The ports of Los Angeles and Oakland both had their busiest April ever for container throughput as the US West Coast remained inundated by imports from Asia, the ports said May 13.
The Port of Los Angeles was making progress in reducing the queue of ships at anchor in San Pedro Bay, handling 946,966 twenty-foot equivalent units (TEUs) in April, up by 37.2% year on year and its fourth highest ever monthly volume.
Total throughput at the Port of Oakland in April increased by 8% year on year to 217,993 TEUs as it attracted more import volumes from Southern California, passing 100,000 TEUs of loaded imports for the first time but generating a ship queue of its own.
Boost in labor force
Port of Los Angeles Executive Director Gene Seroka said a critical mass of longshoremen have been vaccinated against COVID-19, which has helped to boost the labor force and brought dwell times at the port down to 8.9 days in April from 11 days in March.
“We have cut the number of ships at anchor by two-thirds, but we still have to hustle since we will soon be back at the start of peak season in August,” Seroka said.

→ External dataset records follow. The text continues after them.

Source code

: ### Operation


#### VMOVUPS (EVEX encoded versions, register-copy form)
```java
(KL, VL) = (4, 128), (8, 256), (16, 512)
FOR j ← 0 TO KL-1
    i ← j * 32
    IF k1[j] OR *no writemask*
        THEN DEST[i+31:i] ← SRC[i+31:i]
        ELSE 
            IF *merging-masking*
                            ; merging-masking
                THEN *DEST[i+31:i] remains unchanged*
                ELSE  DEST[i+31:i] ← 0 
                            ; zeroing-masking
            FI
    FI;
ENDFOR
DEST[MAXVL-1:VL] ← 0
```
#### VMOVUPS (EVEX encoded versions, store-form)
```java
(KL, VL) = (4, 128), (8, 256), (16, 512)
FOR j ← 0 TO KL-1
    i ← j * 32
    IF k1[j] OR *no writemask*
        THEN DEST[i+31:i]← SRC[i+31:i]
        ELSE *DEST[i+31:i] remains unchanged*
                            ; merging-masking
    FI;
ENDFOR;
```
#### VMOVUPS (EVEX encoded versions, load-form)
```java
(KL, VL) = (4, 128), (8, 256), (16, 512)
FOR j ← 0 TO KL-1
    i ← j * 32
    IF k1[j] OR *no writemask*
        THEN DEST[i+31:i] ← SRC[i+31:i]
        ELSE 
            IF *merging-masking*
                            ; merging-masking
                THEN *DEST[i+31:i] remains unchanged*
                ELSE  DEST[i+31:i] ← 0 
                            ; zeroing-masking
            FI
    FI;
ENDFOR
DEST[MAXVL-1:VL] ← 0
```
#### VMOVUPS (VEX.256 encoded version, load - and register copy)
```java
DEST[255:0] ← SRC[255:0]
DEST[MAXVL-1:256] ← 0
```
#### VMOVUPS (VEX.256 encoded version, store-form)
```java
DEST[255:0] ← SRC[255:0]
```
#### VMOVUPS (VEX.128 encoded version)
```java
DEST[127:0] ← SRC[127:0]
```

Loaded import volumes at the Port of Oakland rose to an all-time high at 100,096 TEUs in April as ships were diverted from the congested Los Angeles/Long Beach complex and shipping lines CMA CGM and Wan Hai launched services directly to Oakland from East Asia.
“We’re sounding like a broken record, but containerized trade continues to flourish as the US economy rebounds,” Port of Oakland Maritime Director Bryan Brandes said. “And as we’ve said before, there doesn’t seem to be a letup in sight.”
Length of waits
The wait for ships to berth at the Port of Oakland climbed to 10-15 days as of May 6, compared with 10-13 days at Long Beach and five-six days at Los Angeles, according to a customer advisory from Danish shipping firm Maersk. The spillover also extended waiting times at the West Coast ports of Seattle and Vancouver to four and seven days, respectively.
Platts Container Rate 13 — North Asia to West Coast North America — was assessed on May 13 at $4,700/FEU, an increase of 185% from the year-ago date as demand greatly exceeded carrying capacity.